[WRITTEN INSTRUCTION]: Output as a JSON list of strings each line of the entries, one string per line with blank lines omitted, beginning at the first line of the entries and ending after the line that contains "text_box On découpe".

[DATA RECORDS]:
_ _ _ _ _ _ _
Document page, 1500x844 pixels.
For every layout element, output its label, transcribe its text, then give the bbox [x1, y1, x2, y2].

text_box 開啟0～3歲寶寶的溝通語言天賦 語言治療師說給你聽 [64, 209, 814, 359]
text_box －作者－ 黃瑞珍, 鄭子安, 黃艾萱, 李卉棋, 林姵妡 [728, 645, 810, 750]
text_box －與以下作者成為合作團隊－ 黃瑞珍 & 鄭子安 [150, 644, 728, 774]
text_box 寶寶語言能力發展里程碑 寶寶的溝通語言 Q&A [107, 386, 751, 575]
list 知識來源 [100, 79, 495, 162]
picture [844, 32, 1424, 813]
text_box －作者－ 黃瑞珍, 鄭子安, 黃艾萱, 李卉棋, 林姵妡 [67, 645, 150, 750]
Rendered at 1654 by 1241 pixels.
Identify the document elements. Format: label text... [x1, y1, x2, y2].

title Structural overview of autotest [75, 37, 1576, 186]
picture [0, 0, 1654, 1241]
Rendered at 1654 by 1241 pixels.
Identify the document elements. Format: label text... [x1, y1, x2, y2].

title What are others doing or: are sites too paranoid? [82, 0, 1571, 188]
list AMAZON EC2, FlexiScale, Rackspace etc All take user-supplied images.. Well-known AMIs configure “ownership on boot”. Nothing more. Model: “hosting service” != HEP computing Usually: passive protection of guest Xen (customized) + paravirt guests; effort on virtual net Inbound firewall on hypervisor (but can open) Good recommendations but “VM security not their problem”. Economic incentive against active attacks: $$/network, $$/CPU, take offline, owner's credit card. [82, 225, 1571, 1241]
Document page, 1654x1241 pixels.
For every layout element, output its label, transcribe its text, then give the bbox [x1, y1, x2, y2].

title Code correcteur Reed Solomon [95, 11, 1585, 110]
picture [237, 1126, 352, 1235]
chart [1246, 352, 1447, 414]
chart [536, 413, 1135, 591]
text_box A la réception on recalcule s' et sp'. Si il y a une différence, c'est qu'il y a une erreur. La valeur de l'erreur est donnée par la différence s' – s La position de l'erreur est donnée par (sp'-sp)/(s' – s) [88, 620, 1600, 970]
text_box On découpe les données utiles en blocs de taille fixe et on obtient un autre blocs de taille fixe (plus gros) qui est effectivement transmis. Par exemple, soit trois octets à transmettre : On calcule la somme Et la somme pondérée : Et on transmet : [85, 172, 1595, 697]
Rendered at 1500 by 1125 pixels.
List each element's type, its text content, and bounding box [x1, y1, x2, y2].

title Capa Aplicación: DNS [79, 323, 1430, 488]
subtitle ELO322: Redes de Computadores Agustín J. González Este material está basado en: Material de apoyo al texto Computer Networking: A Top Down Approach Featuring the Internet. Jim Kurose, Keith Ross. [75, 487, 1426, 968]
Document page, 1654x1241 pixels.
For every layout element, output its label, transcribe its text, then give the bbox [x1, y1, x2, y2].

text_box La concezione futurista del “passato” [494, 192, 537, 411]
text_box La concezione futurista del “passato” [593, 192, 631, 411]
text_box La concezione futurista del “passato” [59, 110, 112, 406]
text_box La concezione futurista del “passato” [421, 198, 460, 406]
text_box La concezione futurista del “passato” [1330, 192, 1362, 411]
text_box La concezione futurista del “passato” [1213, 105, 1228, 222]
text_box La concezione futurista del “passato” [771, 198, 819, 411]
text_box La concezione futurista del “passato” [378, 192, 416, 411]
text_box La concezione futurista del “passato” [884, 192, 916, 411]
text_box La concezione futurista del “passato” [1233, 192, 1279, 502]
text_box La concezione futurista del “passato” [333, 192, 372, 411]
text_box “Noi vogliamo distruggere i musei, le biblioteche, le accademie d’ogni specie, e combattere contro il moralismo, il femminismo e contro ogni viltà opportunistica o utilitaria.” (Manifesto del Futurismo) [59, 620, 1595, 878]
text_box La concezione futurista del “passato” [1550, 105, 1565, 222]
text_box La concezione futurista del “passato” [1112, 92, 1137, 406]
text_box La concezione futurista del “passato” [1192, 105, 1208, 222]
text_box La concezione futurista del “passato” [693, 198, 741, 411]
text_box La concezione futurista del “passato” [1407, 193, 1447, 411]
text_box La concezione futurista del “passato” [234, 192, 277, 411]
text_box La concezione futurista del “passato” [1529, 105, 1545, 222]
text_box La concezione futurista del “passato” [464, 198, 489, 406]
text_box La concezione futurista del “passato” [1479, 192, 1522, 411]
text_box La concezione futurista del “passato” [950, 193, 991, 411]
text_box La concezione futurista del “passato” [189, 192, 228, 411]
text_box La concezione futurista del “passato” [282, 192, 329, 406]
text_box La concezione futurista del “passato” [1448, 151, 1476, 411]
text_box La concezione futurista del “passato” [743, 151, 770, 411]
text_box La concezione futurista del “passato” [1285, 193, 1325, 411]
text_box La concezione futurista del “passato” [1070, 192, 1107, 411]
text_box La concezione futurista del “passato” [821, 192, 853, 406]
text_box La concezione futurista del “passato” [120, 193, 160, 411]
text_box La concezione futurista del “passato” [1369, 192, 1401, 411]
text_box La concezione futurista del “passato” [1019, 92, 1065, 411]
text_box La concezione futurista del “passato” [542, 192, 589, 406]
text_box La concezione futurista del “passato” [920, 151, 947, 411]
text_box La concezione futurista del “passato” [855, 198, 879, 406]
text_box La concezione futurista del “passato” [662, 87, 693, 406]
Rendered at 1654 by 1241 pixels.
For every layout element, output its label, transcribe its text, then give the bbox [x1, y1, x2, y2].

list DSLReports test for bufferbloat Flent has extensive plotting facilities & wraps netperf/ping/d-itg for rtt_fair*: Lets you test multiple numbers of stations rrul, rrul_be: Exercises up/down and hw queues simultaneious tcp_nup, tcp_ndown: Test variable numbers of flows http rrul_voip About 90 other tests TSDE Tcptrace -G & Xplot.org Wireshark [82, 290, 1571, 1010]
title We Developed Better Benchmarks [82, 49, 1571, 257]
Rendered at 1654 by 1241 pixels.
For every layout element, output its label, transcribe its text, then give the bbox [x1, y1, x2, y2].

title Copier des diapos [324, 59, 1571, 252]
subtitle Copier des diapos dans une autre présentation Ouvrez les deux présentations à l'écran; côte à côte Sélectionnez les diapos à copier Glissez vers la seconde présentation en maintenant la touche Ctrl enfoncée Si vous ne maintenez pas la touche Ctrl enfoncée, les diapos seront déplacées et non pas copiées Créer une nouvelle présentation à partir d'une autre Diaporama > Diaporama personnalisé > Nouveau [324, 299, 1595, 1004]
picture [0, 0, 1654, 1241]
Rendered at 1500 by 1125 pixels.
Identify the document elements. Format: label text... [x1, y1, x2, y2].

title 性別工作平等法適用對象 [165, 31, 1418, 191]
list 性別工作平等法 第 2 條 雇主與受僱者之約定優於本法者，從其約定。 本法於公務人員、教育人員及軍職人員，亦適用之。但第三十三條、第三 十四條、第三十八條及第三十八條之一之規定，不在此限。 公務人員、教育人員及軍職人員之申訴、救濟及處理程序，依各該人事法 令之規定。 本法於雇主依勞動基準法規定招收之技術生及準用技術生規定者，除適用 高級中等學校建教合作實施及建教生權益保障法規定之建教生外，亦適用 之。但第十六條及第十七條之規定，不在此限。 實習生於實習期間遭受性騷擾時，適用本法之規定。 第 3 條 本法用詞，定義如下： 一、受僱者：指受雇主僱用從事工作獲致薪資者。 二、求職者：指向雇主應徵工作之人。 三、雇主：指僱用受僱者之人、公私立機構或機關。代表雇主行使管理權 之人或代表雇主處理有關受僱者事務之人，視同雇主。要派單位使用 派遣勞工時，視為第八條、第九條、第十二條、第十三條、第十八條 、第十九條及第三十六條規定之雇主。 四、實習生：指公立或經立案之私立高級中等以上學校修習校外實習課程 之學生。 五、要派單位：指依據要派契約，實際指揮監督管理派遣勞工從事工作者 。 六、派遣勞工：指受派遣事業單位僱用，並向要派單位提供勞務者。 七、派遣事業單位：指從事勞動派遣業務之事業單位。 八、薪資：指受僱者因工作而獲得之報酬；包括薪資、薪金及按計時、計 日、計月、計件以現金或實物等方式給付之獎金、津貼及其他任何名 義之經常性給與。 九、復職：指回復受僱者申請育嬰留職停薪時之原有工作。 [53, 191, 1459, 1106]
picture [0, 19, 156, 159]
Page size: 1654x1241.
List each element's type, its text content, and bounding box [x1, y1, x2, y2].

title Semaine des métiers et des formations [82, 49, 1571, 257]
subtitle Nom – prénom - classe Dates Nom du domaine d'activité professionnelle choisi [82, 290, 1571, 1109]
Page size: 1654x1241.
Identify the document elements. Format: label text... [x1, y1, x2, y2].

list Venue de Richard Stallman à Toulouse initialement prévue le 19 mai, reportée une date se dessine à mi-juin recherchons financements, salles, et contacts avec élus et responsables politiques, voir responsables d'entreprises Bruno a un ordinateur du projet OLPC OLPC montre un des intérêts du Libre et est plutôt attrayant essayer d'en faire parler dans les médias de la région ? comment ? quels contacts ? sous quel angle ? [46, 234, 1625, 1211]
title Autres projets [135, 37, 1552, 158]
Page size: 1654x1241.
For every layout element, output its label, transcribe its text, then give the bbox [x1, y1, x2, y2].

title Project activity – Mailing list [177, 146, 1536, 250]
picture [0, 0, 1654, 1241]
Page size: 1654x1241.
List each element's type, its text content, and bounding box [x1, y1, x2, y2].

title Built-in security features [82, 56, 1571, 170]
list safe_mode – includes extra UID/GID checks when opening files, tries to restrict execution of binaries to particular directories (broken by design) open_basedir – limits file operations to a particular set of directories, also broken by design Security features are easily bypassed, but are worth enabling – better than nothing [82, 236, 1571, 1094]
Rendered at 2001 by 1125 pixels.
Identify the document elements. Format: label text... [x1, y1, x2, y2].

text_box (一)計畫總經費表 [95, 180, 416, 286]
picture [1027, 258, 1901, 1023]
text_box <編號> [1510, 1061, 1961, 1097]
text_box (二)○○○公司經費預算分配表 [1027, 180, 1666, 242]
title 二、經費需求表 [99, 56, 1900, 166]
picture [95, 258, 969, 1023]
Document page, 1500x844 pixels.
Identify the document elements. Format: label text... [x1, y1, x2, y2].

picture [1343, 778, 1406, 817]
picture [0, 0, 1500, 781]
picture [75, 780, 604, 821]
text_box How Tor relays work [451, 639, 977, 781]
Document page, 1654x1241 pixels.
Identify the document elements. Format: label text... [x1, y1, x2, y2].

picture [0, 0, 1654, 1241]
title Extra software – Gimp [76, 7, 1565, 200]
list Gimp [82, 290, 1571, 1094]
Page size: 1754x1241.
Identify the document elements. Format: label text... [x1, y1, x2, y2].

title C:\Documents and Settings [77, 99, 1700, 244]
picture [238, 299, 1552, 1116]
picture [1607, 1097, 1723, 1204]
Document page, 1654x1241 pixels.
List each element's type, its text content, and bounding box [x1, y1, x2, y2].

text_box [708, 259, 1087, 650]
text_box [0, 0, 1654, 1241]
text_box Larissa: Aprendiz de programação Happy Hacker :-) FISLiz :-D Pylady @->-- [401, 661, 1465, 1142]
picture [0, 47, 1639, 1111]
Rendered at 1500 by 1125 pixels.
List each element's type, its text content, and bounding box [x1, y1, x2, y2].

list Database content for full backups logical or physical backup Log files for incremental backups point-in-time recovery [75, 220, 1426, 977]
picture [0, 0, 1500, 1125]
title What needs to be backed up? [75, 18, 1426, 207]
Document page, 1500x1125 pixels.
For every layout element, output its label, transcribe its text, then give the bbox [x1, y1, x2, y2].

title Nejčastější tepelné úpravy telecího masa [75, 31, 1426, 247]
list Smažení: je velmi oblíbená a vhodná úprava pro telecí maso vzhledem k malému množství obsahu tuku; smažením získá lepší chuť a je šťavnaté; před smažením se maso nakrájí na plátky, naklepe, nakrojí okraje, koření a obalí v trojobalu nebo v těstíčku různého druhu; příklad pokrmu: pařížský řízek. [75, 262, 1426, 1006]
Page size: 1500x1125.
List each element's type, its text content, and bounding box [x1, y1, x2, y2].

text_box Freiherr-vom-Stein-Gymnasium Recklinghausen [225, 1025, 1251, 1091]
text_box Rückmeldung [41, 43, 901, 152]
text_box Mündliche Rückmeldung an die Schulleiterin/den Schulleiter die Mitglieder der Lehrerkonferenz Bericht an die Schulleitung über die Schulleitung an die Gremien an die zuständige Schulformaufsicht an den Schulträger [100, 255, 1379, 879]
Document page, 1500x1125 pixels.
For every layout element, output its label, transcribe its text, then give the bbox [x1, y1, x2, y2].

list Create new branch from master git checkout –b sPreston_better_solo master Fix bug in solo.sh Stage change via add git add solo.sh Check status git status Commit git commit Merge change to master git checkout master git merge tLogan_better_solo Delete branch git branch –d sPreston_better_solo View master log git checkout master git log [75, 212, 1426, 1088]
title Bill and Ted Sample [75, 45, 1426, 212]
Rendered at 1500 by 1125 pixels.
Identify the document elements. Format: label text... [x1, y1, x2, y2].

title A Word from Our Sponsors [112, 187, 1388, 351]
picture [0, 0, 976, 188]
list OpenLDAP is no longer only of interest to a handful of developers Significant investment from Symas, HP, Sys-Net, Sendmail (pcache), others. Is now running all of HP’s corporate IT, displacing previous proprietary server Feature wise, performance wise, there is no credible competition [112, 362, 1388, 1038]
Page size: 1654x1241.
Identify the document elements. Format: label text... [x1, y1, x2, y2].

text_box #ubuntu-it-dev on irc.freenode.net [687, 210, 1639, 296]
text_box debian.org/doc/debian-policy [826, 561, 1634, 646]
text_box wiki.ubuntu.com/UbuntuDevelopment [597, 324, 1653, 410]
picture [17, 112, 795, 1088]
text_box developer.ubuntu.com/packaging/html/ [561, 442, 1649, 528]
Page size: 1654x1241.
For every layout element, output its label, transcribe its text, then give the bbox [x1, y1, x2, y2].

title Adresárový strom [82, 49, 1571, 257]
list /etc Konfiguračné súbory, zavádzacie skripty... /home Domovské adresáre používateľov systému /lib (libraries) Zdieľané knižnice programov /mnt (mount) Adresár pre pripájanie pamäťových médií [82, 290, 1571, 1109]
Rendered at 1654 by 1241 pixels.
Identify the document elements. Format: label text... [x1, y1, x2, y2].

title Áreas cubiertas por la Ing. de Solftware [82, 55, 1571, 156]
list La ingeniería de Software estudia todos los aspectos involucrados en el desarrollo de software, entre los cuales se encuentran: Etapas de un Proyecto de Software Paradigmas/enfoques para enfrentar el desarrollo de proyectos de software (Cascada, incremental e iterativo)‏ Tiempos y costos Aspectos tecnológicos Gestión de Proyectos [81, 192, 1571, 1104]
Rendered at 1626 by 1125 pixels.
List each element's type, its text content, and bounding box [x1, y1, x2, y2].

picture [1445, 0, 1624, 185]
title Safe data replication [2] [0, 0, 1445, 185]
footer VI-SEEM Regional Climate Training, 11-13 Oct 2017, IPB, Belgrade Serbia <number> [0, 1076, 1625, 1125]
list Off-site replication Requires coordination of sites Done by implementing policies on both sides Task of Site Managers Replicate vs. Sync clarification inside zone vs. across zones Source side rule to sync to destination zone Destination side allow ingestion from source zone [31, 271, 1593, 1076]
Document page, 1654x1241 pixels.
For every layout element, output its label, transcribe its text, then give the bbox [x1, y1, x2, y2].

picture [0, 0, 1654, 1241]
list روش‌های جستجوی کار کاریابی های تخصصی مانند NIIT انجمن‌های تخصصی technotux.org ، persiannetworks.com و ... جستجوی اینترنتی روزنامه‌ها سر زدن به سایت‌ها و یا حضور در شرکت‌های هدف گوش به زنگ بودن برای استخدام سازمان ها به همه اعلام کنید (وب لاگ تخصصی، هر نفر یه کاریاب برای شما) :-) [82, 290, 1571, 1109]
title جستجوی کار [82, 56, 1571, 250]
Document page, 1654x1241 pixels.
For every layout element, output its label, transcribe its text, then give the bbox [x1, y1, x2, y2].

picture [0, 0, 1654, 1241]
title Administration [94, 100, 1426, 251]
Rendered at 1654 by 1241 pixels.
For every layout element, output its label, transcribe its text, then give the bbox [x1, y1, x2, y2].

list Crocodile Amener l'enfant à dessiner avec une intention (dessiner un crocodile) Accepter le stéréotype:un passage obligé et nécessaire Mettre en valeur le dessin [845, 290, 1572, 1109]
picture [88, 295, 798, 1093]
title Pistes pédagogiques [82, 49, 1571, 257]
_ _ _ _ _ _ _
[COMPLETE OUTPUT]:
[
  "Document page, 1500x844 pixels.",
  "For every layout element, output its label, transcribe its text, then give the bbox [x1, y1, x2, y2].",
  "text_box 開啟0～3歲寶寶的溝通語言天賦 語言治療師說給你聽 [64, 209, 814, 359]",
  "text_box －作者－ 黃瑞珍, 鄭子安, 黃艾萱, 李卉棋, 林姵妡 [728, 645, 810, 750]",
  "text_box －與以下作者成為合作團隊－ 黃瑞珍 & 鄭子安 [150, 644, 728, 774]",
  "text_box 寶寶語言能力發展里程碑 寶寶的溝通語言 Q&A [107, 386, 751, 575]",
  "list 知識來源 [100, 79, 495, 162]",
  "picture [844, 32, 1424, 813]",
  "text_box －作者－ 黃瑞珍, 鄭子安, 黃艾萱, 李卉棋, 林姵妡 [67, 645, 150, 750]",
  "Rendered at 1654 by 1241 pixels.",
  "Identify the document elements. Format: label text... [x1, y1, x2, y2].",
  "title Structural overview of autotest [75, 37, 1576, 186]",
  "picture [0, 0, 1654, 1241]",
  "Rendered at 1654 by 1241 pixels.",
  "Identify the document elements. Format: label text... [x1, y1, x2, y2].",
  "title What are others doing or: are sites too paranoid? [82, 0, 1571, 188]",
  "list AMAZON EC2, FlexiScale, Rackspace etc All take user-supplied images.. Well-known AMIs configure “ownership on boot”. Nothing more. Model: “hosting service” != HEP computing Usually: passive protection of guest Xen (customized) + paravirt guests; effort on virtual net Inbound firewall on hypervisor (but can open) Good recommendations but “VM security not their problem”. Economic incentive against active attacks: $$/network, $$/CPU, take offline, owner's credit card. [82, 225, 1571, 1241]",
  "Document page, 1654x1241 pixels.",
  "For every layout element, output its label, transcribe its text, then give the bbox [x1, y1, x2, y2].",
  "title Code correcteur Reed Solomon [95, 11, 1585, 110]",
  "picture [237, 1126, 352, 1235]",
  "chart [1246, 352, 1447, 414]",
  "chart [536, 413, 1135, 591]",
  "text_box A la réception on recalcule s' et sp'. Si il y a une différence, c'est qu'il y a une erreur. La valeur de l'erreur est donnée par la différence s' – s La position de l'erreur est donnée par (sp'-sp)/(s' – s) [88, 620, 1600, 970]",
  "text_box On découpe les données utiles en blocs de taille fixe et on obtient un autre blocs de taille fixe (plus gros) qui est effectivement transmis. Par exemple, soit trois octets à transmettre : On calcule la somme Et la somme pondérée : Et on transmet : [85, 172, 1595, 697]"
]